Tom Perez. Sean Gallup / Getty Images Staff
Many of the high-profile attendees at the National Action Network annual convention in New York on Wednesday were the same that appeared at the convention last year.
Much as he did last year, host Al Sharpton pointed out members of his family, famous radio hosts, and parents of the victims of gun violence.
But one year later, the environment has changed.
In his opening remarks, Sharpton recalled what black Americans could do — when President Barack Obama was in office — when faced with discriminatory voting laws and instances of apparent racially biased policing.
“We could say we were going to the Justice Department, we were going national,” Sharpton said. “That does not seem like an option that will bear fruit.”
Democratic National Committee Chair Tom Perez framed the situation more bluntly.
“I miss Barack Obama,” Perez said in the opening of his speech.
With Obama’s former attorney general and deputy attorney general for civil rights onstage, the opening speeches in midtown Manhattan were colored by the contrast between Obama-era criminal justice and voting policies and the new administration’s tough-on-crime promises and support for more restrictive voting laws.
Many prominent African-American political figures have voiced concern that the new administration will not take an aggressive stance on prosecuting potential civil-rights violations. Activists have criticized President Donald Trump’s past birther crusade against Obama, bizarre accusations against the exonerated “Central Park 5,” and selection of Jeff Sessions to serve as attorney despite his failed prosecution of a 1985 voter fraud case against black civil-rights activists.
Top Trump allies have praised the new administration’s planned shifts.
Speaking at an Intelligence Squared debate in Manhattan on Monday, top Trump surrogate and Kansas Secretary of State Kris Kobach praised Sessions, saying the DOJ has “a lot of ideologically driven attorneys in the civil-rights division, especially.”
During the 2016 election, African-American voters overwhelmingly supported Hillary Clinton, who addressed the conference last year while pledging to push for criminal justice reform and gun control.
Clinton’s name wasn’t mentioned by NAN’s keynote speakers on the first day of the event. They focused instead on resisting Trump through grassroots action, legal opposition, and voter mobilization to win back state and local offices, where Democrats have seen record losses over the past eight years.
Former Attorney General Eric Holder spoke at length about the need to fight restrictive voter ID laws that critics say have unfairly attempted to curb minority voting.

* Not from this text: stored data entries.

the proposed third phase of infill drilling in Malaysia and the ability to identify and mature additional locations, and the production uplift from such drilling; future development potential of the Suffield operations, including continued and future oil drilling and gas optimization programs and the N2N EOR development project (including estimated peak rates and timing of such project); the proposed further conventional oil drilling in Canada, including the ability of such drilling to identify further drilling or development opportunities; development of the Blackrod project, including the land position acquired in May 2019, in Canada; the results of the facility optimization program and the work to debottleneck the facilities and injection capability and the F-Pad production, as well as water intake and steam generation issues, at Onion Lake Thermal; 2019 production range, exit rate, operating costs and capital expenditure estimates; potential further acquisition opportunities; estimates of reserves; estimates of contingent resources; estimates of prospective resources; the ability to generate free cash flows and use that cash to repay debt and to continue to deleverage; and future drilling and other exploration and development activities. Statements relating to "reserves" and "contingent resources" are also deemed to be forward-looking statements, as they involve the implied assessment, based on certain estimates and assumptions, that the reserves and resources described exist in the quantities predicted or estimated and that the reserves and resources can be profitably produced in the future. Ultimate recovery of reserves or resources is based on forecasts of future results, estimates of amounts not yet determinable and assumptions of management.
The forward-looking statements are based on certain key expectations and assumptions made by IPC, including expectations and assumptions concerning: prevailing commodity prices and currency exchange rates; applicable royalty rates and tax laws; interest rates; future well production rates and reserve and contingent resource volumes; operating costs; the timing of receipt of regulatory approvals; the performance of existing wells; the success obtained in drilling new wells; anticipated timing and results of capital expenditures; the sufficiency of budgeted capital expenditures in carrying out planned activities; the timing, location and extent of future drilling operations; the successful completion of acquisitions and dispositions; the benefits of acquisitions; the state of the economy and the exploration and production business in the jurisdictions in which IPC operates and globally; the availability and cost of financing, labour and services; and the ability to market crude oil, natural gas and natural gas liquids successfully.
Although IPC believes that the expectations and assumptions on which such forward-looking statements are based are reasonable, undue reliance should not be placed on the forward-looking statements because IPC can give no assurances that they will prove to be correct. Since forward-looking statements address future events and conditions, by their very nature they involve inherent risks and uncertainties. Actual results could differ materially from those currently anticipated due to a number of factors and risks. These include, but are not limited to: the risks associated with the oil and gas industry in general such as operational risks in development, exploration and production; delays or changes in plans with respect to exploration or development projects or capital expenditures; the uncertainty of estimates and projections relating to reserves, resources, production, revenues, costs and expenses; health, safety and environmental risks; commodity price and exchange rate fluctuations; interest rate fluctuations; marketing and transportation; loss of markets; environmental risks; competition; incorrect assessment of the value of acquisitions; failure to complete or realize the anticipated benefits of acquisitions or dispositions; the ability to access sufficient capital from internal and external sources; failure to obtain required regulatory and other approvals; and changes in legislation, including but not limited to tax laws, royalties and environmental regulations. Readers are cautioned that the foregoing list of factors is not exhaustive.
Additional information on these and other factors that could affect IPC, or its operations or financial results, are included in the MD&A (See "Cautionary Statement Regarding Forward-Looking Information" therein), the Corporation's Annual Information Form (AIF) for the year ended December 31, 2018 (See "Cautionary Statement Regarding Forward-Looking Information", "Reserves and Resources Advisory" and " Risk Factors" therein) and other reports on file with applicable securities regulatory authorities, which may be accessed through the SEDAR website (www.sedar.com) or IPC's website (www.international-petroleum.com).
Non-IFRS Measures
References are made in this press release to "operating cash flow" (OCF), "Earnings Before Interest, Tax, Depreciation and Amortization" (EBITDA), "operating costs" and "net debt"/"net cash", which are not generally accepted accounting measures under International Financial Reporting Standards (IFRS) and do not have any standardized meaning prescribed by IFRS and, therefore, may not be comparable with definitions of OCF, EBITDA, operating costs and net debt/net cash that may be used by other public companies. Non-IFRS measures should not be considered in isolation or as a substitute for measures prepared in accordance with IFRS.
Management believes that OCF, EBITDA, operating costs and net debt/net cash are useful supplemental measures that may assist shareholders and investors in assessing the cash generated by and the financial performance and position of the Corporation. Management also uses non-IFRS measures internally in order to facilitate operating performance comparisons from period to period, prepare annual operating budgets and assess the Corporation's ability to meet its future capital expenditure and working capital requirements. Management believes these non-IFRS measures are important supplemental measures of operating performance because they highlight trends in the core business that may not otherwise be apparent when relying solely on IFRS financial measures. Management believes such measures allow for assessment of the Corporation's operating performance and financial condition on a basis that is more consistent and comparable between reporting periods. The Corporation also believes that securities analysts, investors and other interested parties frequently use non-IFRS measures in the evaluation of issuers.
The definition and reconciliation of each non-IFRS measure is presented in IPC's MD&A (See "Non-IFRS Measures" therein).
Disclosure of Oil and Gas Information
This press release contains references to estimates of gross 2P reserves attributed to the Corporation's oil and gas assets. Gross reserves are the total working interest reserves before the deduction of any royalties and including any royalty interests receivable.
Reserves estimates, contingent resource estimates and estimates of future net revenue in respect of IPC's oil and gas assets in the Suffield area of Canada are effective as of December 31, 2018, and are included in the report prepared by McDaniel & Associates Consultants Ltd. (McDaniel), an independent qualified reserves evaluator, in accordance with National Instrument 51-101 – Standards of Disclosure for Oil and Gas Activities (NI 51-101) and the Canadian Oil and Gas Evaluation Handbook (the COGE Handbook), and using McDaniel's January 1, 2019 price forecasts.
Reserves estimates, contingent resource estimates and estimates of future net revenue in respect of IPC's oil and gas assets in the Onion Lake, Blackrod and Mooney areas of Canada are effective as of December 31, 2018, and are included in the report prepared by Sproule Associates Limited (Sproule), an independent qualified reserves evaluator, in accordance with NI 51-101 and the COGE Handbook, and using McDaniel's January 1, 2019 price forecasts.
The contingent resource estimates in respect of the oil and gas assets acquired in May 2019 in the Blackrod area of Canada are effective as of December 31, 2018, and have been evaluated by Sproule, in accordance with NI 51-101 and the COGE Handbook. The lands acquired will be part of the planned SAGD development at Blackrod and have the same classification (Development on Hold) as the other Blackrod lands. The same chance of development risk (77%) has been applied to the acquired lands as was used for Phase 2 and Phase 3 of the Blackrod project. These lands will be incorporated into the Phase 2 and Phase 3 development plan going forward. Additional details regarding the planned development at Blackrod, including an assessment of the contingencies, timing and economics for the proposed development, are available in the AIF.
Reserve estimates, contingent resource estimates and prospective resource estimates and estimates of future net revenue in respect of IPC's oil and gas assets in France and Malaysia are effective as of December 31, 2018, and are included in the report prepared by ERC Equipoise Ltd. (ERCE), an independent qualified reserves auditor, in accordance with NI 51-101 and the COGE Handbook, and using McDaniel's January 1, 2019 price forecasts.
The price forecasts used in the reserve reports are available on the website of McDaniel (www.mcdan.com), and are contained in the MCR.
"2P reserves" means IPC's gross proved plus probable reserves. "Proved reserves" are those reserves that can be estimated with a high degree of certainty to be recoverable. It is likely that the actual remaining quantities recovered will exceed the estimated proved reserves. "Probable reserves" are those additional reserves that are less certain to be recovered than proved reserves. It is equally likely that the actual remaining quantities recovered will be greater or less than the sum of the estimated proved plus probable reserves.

“Let’s signal to the world that in America today, the pursuit of a more perfect union lives on,” Holder said. “Generations before us did not fail in that quest. Now it is our time.”
Holder mocked Trump’s claim that the 2016 election was “rigged,” saying the president’s unfounded assertion that 3 million to 5 million people voted against him in the 2016 election laid the groundwork for restrictive voting laws.
“With undoubtedly false claims that 3 to 5 million voted illegally in the last election, a predicate has been laid for further voter suppression efforts,” Holder said.
Other speakers at the event pledged to take up the mantle where the Department of Justice stood down and wage aggressive legal battles against any perceived discrimination.
Referring to Sessions as the nation’s “so-called attorney general,” New York Attorney General Eric Schneiderman blasted Sessions’ dismissal of Hawaii as an “island in the Pacific” after a Hawaii judge blocked Trump’s proposed travel ban.
Schneiderman touted his own legal actions against Trump University last year, telling the crowd to applause that the sole silver lining was that activists at the conference could confront discrimination head-on.
“The difference now is that the lines are more clearly drawn,” Schneiderman said. “What was once hidden and said in whispers is now out in the open for all to see.”
He added: “We should take this conference as the chance to rise … from the chaos of protest and resistance to a movement of social equality, which is what this will become.”